[quote=“Numbers 15, Knox Translation”]32 It happened once, as the Israelites were passing through the desert that a man was found gathering firewood on the sabbath day. 33 When he was brought before Moses and Aaron and the common assembly of the people, 34 they put him in ward, uncertain what they should do with him. 35 But the Lord said to Moses, His life must pay for it; he must be stoned by the whole multitude, away from the camp. 36 So they took him out and stoned him to death, as the Lord had bidden them.
(My understanding of this passage, contrary to a Seventh Day Adventist declaring God was underscoring how holy the Sabbath was, is that God was underscoring how holy He was, i.e. that mortal sin is a horrendous thing: Reading the chapter in context, it appears to me the point is that he was deliberately disobeying God with full knowledge, rather than that he was merely breaking the Sabbath. Please correct me if I’m wrong.)
Reading this passage, I found myself thinking of what it would be like today to actually stone someone to death, i.e. throw rocks at them until they die. It seemed extremely taxing on the executioners, especially if they were friends with the person. I was reminded of my earlier study in social psychology: One reason Hitler introduced the gas chambers was that soldiers tasked with lining up prisoners and shooting them point-blank into ditches was too taxing for them: They were having emotional breakdowns, and refusing to do it. The solution was to divide the task into multiple stages, so that no one person felt personal responsibility (one to load them onto trains, one to bring them into the camp, one to bring them into the room, etc.), and to use a remote mechanism so the person feels more removed from the event.
That was simply pointing a barrel at someone and pulling a trigger with the knowledge of what would happen. Now imagine instead of that quick end, throwing a rock at someone again and again and again. Rather than diminishing the feeling of personal responsibility, God is amplifying it several times!

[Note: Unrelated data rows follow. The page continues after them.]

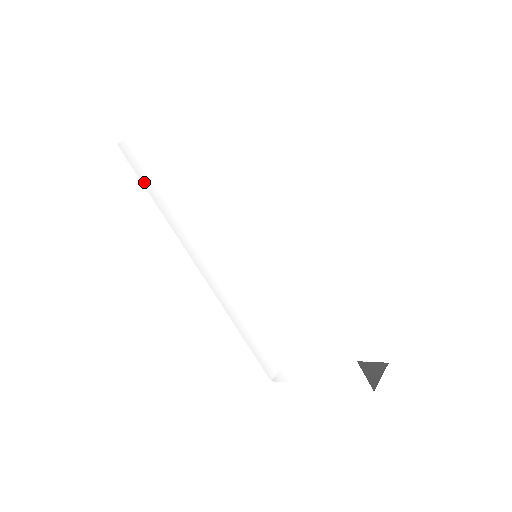
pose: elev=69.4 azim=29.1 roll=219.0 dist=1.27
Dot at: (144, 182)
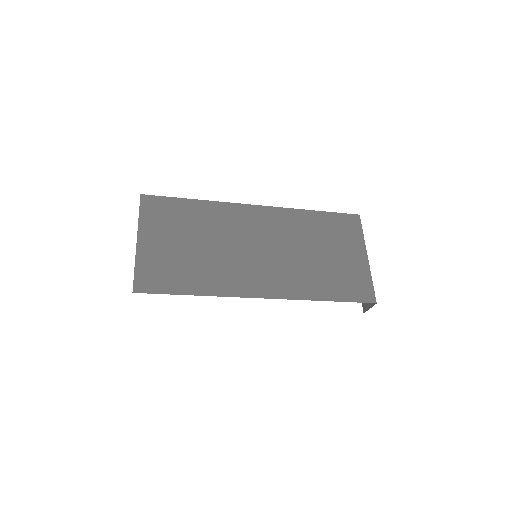
Dot at: occluded
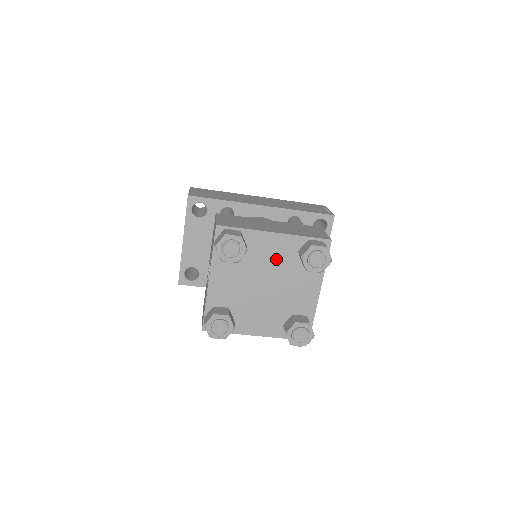
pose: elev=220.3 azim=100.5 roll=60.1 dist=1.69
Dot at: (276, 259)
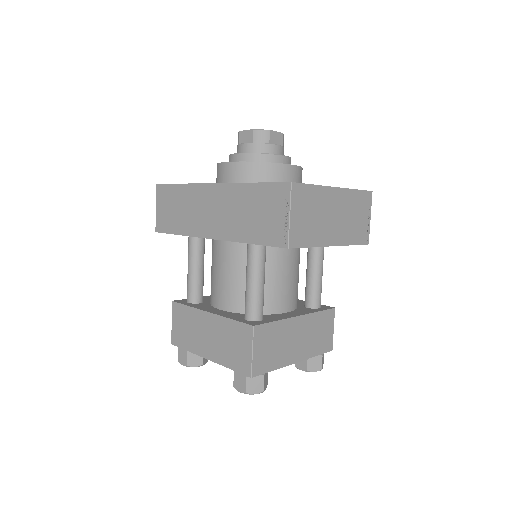
Dot at: occluded
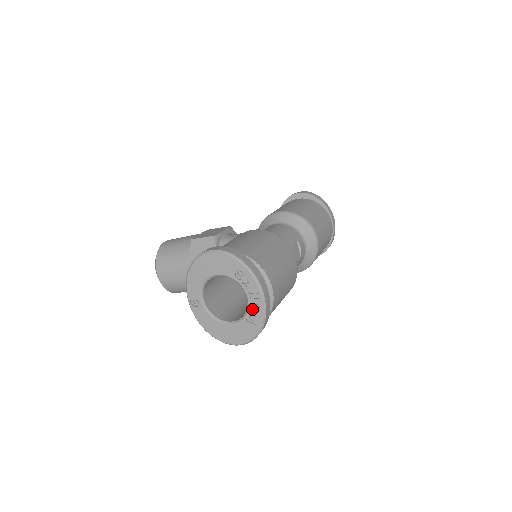
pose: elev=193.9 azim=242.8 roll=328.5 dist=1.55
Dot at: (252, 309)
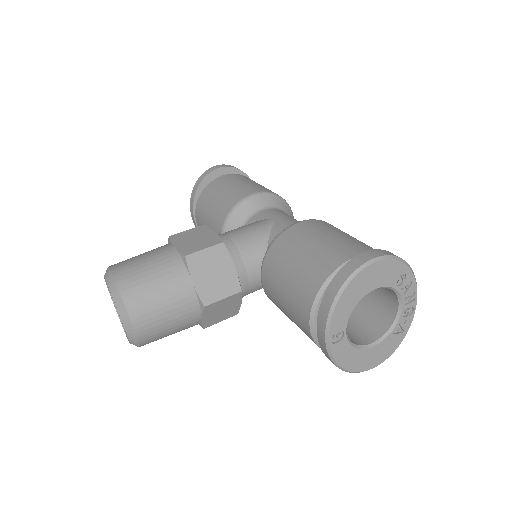
Dot at: (402, 316)
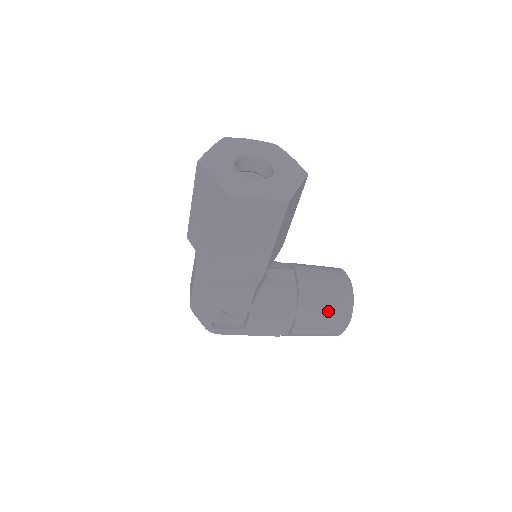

It seems several times worse, to the point of appearing absurd and unrealistic: I can only imagine someone stoning someone to death if they were actually fighting, i.e. if the person was brutally angry, wrathful, “in fight mode”, and the assailant “got lucky” with only a few blows – if it was a ‘neutral’ occasion, or a friend, actually stoning someone seems traumatic as described above, if not impossible.
Why would God require people to go through the trauma of stoning someone else, and how could they actually go through with it? Wouldn’t Jesus instead have commanded a faster, non-traumatic, less painful execution? How many rocks would actually have to be thrown?
If you are going to respond with the simplistic idea, “Things and people were way more brutal back then,” this explanation raises additional questions that you must also answer. For example, why God would pick such brutality as a starting point, and why He would want us today to continue reading about it for 2000+ years until He returns.